● Source document
Billions Of Cicadas Are Starting To Pop Up Across The US After A 17-Year Snooze


Katy Evans

Katy is Managing Editor at IFLScience where she oversees editorial content from News articles to Features, and even occasionally writes some.

Managing Editor


Hi, friend. Image credit: Elliotte Rusty Harold/ 

Many of us wished we could have sat out 2020 but billions of cicadas in the US have got us beat having spent the last 17 years biding their time underground, waiting for the perfect moment to pop up, sprout wings, mate, and then die. Is it worth it? They presumably think so.

This is one of nature’s more curious lifecycles. Periodical cicadas in the North American genus Magicicada live underground for either 13 or 17 years, depending on which type they are, living off sugary sap from tree roots before collectively emerging in springtime in incredible numbers to shed their exoskeletons, stretch their wings and procreate. Theirs is a weird life, but they go out with a bang.

● Given information

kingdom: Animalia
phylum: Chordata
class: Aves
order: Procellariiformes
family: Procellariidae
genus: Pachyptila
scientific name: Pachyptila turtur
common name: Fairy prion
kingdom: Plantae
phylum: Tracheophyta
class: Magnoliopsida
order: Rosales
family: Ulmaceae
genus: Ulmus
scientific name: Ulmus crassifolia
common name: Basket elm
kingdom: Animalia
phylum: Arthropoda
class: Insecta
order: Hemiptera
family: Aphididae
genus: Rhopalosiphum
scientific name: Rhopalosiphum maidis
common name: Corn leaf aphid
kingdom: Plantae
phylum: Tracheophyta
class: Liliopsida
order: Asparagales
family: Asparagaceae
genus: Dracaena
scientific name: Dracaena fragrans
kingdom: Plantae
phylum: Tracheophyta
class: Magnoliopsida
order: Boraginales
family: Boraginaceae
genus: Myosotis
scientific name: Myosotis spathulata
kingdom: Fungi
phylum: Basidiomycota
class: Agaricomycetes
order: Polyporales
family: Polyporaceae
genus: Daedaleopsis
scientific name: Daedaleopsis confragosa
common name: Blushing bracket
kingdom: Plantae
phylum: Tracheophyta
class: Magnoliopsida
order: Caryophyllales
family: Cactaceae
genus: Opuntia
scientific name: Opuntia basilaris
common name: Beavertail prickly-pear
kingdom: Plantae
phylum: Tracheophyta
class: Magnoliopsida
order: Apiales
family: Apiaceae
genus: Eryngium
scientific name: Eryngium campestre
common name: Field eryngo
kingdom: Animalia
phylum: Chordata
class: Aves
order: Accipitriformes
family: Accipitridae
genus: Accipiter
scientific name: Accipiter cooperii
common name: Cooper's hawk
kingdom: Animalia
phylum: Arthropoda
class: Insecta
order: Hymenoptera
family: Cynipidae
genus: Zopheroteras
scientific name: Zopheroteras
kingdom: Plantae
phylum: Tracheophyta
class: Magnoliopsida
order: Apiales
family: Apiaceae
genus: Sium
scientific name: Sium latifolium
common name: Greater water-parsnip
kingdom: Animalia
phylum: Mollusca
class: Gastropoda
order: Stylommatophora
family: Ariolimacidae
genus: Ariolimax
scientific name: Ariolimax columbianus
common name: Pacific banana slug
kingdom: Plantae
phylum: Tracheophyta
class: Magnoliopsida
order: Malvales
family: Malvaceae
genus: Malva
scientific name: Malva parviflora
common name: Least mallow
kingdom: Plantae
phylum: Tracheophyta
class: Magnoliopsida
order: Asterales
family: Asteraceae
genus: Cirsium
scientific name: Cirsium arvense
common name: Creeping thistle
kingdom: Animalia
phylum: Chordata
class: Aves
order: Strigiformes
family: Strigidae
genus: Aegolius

● Complete the following
• 1. From the cicada article, repeat the passage starting with "Many of us wished" and going on through "presumably think so.".
• 2. State whether each statement agrees with the cicada article. Answer yes or no and quote the deciding words. (a) Periodical cicadas in the genus Magicicada spend either 13 or 17 years underground. (b) While underground, the cicadas feed on leaves. (c) Katy Evans is Managing Editor at IFLScience.
The records are not needed for any task.

● Replies
• 1.
Many of us wished we could have sat out 2020 but billions of cicadas in the US have got us beat having spent the last 17 years biding their time underground, waiting for the perfect moment to pop up, sprout wings, mate, and then die. Is it worth it? They presumably think so.

• 2.
(a) Yes: "live underground for either 13 or 17 years, depending on which type they are"
(b) No: "living off sugary sap from tree roots"
(c) Yes: "Katy is Managing Editor at IFLScience"